▶ _Ausprobieren_
Beantworten Sie anhand des Textabschnitts über die Sitzung im Landtag die folgenden Fragen kurz:
(a) In welchem Raum des Landtages fand die Sitzung statt?
(b) Mit welchem Wort beschreibt der Text die Reaktion von CDU-Geschäftsführer Jens Nacke?
(c) Als was gilt Hildesheim laut dem letzten Satz des ersten Absatzes?

▶ _Textabschnitt_
Nach der Sitzung, die im abhörsicheren Raum des Landtages stattfand, gab es eine politische Diskussion um den Ertrag der Unterrichtung. CDU-Geschäftsführer Jens Nacke zeigte sich „entsetzt“. Nacke fühlt sich in eigenen Annahmen bestätigt, dass Niedersachsens Innenminister Boris Pistorius die Bedeutung Hildesheims für die Islamistenszene unterschätzt habe. „Ich habe den Eindruck, dass die nordrhein-westfälischen Sicherheitsbehörden besser über die niedersächsische Salafistenszene Bescheid wissen als das hannoversche Innenministerium.“ Man habe sich auf die Kollegen aus Düsseldorf verlassen, obwohl Hildesheim als Hotspot islamistischer Terroristen gelte.

Überholte Bild-Auswertung?

▶ _Eingabedaten_
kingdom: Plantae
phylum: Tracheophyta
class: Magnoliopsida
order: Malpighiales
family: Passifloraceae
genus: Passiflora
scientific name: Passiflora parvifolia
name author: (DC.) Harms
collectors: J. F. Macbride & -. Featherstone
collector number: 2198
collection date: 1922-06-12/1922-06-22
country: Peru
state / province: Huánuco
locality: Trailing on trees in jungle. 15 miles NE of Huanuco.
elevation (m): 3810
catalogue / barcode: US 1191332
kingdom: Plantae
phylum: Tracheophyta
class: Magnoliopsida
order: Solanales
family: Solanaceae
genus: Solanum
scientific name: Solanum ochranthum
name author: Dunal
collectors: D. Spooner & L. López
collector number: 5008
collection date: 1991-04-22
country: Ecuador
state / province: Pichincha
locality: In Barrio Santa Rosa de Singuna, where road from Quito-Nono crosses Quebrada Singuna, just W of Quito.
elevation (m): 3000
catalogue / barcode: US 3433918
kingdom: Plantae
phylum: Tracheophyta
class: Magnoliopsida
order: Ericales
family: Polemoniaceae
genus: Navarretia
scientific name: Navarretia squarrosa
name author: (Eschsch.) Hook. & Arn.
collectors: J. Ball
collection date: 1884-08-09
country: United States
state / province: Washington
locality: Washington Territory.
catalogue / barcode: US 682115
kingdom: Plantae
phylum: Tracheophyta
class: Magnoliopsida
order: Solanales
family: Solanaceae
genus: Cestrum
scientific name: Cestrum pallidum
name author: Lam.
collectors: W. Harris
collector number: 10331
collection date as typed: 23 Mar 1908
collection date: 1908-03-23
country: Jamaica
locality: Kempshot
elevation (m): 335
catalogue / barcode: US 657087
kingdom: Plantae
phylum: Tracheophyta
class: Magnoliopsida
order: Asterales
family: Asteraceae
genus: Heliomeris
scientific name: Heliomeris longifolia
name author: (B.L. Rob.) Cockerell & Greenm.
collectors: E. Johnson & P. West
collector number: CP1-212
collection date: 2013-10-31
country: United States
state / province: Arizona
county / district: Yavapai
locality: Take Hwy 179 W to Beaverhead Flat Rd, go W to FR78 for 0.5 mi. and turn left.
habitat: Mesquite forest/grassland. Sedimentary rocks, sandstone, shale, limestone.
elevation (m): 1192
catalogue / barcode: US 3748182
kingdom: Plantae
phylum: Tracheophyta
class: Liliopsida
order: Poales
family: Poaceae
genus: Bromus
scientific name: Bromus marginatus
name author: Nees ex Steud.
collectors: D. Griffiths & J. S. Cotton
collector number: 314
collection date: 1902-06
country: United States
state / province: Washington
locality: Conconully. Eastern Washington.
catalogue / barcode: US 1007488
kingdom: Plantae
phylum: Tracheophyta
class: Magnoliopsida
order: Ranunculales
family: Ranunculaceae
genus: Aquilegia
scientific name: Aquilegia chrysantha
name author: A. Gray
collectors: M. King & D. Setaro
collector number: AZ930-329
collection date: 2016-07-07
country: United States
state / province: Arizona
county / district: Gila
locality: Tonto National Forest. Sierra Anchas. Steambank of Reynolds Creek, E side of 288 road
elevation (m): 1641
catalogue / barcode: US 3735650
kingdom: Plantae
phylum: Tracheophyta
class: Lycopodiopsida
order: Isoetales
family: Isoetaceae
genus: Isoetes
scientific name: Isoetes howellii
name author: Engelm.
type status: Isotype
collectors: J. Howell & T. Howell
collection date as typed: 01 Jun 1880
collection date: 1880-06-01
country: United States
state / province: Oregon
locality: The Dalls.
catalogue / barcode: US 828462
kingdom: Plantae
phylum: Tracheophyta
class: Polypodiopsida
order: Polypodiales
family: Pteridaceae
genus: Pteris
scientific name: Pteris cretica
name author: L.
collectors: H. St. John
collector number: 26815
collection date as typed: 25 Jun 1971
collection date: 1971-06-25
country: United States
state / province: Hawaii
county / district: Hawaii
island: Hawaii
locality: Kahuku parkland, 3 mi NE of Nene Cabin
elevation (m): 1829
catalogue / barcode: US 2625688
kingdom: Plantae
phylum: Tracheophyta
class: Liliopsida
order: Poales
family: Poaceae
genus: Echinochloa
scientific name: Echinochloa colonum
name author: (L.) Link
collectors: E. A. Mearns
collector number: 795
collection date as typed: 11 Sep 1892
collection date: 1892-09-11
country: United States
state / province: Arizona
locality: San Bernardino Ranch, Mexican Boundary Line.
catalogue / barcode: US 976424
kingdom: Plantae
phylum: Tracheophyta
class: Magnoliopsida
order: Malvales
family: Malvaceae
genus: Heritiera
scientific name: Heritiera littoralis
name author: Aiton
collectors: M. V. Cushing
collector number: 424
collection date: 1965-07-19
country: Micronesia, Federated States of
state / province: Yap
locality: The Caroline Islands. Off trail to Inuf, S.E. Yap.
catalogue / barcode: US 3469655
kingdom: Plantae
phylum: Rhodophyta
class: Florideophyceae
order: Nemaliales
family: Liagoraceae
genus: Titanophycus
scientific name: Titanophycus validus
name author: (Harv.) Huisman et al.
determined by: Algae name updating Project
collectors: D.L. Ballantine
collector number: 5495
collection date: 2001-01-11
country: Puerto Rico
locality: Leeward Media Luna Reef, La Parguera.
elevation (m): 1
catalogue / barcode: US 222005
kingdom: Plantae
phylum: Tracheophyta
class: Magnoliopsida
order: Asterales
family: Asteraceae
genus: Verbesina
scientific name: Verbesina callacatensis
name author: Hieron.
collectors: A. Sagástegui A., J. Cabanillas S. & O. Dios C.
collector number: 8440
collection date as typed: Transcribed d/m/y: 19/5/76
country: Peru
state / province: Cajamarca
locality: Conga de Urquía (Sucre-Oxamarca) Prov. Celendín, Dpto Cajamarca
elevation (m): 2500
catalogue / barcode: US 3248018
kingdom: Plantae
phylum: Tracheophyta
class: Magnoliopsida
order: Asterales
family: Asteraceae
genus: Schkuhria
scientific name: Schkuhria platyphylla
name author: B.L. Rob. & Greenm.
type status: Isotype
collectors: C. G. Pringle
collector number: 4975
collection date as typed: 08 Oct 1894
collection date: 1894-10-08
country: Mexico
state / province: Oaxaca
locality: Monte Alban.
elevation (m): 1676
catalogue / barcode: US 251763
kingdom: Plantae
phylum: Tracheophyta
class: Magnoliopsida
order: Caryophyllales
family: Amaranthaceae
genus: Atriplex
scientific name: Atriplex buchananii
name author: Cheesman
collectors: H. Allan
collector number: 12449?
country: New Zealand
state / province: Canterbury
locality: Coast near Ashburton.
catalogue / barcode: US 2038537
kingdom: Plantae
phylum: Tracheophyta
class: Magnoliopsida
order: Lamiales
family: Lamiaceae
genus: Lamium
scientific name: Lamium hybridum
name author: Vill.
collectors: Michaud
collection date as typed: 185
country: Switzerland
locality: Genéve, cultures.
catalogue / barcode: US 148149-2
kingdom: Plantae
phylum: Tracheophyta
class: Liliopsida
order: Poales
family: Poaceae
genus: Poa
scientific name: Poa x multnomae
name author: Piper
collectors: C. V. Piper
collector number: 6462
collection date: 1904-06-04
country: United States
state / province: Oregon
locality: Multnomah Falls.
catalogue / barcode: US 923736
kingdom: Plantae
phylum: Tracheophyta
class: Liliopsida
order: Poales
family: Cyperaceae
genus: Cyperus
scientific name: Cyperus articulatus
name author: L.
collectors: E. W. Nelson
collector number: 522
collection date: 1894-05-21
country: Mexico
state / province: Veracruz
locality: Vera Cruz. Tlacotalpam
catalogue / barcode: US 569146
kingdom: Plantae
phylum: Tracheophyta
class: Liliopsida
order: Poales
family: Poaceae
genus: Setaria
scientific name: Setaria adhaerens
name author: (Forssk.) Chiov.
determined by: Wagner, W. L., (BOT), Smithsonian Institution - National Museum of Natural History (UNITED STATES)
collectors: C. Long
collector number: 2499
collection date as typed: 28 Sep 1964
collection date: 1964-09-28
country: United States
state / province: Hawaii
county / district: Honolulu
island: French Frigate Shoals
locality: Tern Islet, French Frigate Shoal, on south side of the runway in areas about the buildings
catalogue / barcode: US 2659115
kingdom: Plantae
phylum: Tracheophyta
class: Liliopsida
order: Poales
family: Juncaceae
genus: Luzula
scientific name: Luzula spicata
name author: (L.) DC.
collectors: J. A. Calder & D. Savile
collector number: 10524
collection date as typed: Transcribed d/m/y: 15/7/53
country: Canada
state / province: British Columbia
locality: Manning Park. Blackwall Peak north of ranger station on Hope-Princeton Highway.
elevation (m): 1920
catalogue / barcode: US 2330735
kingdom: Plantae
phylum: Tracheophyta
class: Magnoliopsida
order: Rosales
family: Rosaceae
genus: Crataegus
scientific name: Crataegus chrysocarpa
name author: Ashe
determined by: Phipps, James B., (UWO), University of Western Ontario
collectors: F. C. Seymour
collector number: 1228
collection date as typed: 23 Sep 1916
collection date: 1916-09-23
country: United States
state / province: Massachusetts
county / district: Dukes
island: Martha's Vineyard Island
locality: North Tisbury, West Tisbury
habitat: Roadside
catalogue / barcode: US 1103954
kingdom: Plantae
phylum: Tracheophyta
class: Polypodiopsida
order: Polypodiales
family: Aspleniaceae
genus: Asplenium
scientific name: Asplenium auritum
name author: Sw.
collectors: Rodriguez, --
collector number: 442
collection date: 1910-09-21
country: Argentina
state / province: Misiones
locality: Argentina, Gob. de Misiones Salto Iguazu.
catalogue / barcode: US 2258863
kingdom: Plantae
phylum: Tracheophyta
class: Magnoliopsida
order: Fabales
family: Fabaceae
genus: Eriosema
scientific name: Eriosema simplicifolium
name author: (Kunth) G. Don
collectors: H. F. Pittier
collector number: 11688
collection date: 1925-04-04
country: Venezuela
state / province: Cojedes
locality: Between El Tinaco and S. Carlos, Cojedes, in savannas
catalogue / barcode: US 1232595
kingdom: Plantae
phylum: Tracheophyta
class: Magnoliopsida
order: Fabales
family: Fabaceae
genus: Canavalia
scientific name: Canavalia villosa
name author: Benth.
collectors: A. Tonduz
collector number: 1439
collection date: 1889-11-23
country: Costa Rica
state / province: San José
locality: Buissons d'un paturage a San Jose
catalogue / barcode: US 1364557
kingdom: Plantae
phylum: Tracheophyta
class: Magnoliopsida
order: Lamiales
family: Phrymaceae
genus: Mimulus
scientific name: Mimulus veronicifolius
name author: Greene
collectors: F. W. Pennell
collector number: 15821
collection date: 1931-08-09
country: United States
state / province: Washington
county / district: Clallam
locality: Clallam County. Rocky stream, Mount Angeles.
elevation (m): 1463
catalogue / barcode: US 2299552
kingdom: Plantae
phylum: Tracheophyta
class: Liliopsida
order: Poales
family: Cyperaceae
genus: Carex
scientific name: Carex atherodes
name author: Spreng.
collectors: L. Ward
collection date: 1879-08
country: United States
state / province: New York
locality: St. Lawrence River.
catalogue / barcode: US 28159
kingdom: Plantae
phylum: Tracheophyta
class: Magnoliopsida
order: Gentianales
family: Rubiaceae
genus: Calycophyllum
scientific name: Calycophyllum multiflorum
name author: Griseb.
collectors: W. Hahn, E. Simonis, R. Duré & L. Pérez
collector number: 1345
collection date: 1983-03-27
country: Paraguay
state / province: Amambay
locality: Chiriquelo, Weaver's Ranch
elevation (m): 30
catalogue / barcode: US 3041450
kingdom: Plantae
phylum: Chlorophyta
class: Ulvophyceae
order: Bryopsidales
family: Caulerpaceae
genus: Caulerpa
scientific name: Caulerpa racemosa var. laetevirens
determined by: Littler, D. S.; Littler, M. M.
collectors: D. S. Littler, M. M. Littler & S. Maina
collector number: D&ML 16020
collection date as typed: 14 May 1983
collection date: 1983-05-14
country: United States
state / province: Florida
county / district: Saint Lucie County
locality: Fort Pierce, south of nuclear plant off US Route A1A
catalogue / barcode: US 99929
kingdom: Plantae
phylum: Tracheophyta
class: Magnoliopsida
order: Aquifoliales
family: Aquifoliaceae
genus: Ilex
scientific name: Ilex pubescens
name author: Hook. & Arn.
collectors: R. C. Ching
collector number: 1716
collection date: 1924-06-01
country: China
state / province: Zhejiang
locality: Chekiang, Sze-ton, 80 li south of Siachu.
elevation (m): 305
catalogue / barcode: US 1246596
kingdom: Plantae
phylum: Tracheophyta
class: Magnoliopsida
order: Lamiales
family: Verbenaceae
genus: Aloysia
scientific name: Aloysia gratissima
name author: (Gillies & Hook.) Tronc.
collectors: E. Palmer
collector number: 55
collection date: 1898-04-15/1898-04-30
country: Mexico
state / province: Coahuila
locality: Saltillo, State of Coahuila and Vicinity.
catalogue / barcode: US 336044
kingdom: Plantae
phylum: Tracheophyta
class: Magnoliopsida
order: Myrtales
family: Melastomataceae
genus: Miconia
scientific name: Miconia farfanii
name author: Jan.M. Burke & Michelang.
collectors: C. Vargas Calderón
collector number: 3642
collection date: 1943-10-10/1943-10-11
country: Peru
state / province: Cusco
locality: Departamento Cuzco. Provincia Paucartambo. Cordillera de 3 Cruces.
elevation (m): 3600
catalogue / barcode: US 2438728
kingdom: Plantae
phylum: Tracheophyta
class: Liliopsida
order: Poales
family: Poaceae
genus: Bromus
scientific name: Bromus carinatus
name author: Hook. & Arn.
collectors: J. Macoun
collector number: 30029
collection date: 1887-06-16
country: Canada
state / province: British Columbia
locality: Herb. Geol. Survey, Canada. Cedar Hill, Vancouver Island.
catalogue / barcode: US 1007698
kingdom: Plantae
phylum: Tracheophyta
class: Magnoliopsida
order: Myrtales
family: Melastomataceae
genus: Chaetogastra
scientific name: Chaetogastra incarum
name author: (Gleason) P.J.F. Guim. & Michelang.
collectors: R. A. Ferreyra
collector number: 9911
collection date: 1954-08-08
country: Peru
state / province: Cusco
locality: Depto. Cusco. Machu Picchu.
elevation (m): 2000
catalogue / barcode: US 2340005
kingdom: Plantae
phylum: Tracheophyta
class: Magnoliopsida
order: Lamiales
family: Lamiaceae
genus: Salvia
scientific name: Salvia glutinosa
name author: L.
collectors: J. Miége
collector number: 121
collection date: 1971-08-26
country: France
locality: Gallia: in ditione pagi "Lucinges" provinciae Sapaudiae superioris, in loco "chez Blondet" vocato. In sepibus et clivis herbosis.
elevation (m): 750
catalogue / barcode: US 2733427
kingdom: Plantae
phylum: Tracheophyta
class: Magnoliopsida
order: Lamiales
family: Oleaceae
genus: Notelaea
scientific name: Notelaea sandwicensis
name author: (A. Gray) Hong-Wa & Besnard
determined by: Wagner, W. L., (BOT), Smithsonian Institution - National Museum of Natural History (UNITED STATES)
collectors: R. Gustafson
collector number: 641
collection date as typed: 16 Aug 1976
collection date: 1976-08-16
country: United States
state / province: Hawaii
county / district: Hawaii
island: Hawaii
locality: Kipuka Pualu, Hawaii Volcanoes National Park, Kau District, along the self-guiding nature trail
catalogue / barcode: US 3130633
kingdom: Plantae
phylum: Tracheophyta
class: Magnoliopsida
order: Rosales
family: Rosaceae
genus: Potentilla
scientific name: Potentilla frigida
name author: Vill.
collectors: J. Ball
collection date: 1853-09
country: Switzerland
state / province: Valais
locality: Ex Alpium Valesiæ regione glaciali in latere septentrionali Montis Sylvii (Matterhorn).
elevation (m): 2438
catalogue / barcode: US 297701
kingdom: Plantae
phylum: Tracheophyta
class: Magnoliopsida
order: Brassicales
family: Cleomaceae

▶ _Antwortfeld_
(a) Im abhörsicheren Raum des Landtages.
(b) „Entsetzt“.
(c) Als Hotspot islamistischer Terroristen.